### Extract

Key features of data.world

  • Knowledge Graph Catalog: Easily map data context, meaning, and relationships into a single view using a differential graph database

  • Consumer Data Apps: Build configurable data apps for specific users, roles, use cases, and workflows

  • Intelligent Data Discovery: Use AI to get the most context-specific, relevant data for your needs while easily filtering out unimportant data

  • Self-Service Data for Business Users: User-friendly experience that allows non-technical users to independently discover, comprehend, and use data

  • Federated Querying: Interconnect various data domains by querying across different sources to eliminate data silos and provide a unified view of organizational data

Reviews

Learning Care Group leveraged data.world’s intuitive interface to streamline their data search and analysis processes. A senior manager from the company shared, “On our journey toward self-service analytics, data.world has made us a stronger company. By empowering our team with deeper insights, we're creating opportunities for growth and development, helping everyone understand who we are as an organization.

In data.world’s reviews, users discussed features, benefits, and drawbacks of data.world. Once user noted, "The platform is user-friendly. Not only can we search the dataset, but also the organizations related to the keywords." Another said, "It needs to display the starting price and a search bar on the very first page that opens, saves time for the users." 

data.world pros & cons

Pros

  • Knowledge graph approach captures rich data context and relationships

  • Enables data certification processes to validate trusted assets

  • Platform extensibility using APIs and custom data apps

  • Leverages an AI intelligent search that improves with use, enhancing data discovery by surfacing increasingly intelligent and relevant results

  • Provides guided ideation to simplify data exploration for non-technical users

Cons

  • SQL knowledge unlocks feature accessibility, so may be more limited for those who don't know SQL

data.world pricing

data.world offers straightforward, flexible pricing options, including Essentials, Standard, Enterprise, and Enterprise+ plans. Users can reach out to the data.world team to create a tailored package that suits their specific requirements.

To learn how data.world can help your teams find the data they need 10x faster, book a free demo today

2. Alation

Alation is a data intelligence platform that focuses on creating a collaborative environment for data discovery and governance. Alation’s data catalog is searchable and easy to navigate, aiming to bridge the gap between technical and non-technical business users in understanding data assets and helping foster a data-informed organizational culture. 

Alation can be pricey for smaller companies, as it caters more to larger, more traditional enterprises looking to enhance collaboration and breakdown data silos. While the platform focuses more on data discovery than governance features, its automated governance systems can be especially useful for large companies with extensive data ecosystems.

### Requirement a
What pricing plans does the data.world overview list?

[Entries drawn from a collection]
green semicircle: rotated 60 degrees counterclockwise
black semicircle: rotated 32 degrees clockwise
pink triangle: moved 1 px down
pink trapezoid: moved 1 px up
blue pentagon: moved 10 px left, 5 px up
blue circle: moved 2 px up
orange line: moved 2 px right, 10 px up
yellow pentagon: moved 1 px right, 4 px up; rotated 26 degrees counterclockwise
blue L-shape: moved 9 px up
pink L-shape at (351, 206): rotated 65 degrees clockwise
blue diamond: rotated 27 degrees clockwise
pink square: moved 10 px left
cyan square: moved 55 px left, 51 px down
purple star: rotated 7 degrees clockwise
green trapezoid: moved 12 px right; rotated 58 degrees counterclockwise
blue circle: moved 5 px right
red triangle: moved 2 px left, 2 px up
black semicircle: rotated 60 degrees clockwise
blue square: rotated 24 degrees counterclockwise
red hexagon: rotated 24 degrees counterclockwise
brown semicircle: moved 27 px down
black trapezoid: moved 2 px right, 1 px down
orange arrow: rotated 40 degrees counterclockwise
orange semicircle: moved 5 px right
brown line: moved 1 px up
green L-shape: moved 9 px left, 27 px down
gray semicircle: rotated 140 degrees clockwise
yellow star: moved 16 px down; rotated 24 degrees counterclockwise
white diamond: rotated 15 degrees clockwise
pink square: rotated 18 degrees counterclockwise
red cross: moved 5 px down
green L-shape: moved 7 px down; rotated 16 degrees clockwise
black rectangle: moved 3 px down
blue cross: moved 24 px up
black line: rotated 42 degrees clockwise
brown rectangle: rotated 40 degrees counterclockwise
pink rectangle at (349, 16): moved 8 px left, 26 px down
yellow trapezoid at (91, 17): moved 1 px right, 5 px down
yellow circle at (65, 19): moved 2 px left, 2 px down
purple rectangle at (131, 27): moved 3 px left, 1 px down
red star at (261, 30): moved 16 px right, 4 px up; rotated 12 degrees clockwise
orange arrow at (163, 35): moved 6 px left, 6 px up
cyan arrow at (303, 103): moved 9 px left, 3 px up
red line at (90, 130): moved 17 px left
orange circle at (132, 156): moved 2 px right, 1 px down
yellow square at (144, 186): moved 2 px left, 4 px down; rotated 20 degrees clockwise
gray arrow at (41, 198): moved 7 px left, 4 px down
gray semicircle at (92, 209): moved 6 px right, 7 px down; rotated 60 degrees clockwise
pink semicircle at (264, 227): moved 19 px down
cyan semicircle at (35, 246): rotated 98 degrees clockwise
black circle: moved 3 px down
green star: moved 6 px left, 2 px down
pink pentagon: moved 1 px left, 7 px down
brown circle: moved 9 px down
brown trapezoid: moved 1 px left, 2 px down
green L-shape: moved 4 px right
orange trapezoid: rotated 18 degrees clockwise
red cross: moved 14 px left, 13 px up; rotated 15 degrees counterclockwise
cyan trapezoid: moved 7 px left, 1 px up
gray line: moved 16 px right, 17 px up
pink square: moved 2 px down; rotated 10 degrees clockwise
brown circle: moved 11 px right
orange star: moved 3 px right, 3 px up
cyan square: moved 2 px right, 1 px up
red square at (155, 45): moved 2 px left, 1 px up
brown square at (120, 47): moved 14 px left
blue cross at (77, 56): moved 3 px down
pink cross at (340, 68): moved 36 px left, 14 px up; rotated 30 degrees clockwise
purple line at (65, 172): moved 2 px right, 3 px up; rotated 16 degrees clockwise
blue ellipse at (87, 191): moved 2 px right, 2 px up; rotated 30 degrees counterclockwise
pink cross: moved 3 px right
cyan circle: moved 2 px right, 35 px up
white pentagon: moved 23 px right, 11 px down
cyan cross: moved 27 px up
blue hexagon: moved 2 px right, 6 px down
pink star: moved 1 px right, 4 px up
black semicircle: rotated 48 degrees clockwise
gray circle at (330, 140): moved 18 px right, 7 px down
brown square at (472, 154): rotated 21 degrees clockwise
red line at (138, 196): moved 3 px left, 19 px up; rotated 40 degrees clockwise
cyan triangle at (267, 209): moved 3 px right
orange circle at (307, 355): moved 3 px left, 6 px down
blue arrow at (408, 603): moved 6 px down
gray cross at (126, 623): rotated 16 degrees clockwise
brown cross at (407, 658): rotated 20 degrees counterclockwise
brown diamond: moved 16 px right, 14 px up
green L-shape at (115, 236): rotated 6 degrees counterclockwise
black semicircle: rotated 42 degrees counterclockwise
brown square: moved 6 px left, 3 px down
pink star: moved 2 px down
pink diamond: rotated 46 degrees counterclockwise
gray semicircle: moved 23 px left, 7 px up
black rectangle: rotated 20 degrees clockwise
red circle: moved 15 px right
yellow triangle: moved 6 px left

### Requirement b
Copy the records from their start through the line containing "blue circle: moved 2 px up", both ends included.

### Complete response a
Essentials, Standard, Enterprise, and Enterprise+.

### Complete response b
green semicircle: rotated 60 degrees counterclockwise
black semicircle: rotated 32 degrees clockwise
pink triangle: moved 1 px down
pink trapezoid: moved 1 px up
blue pentagon: moved 10 px left, 5 px up
blue circle: moved 2 px up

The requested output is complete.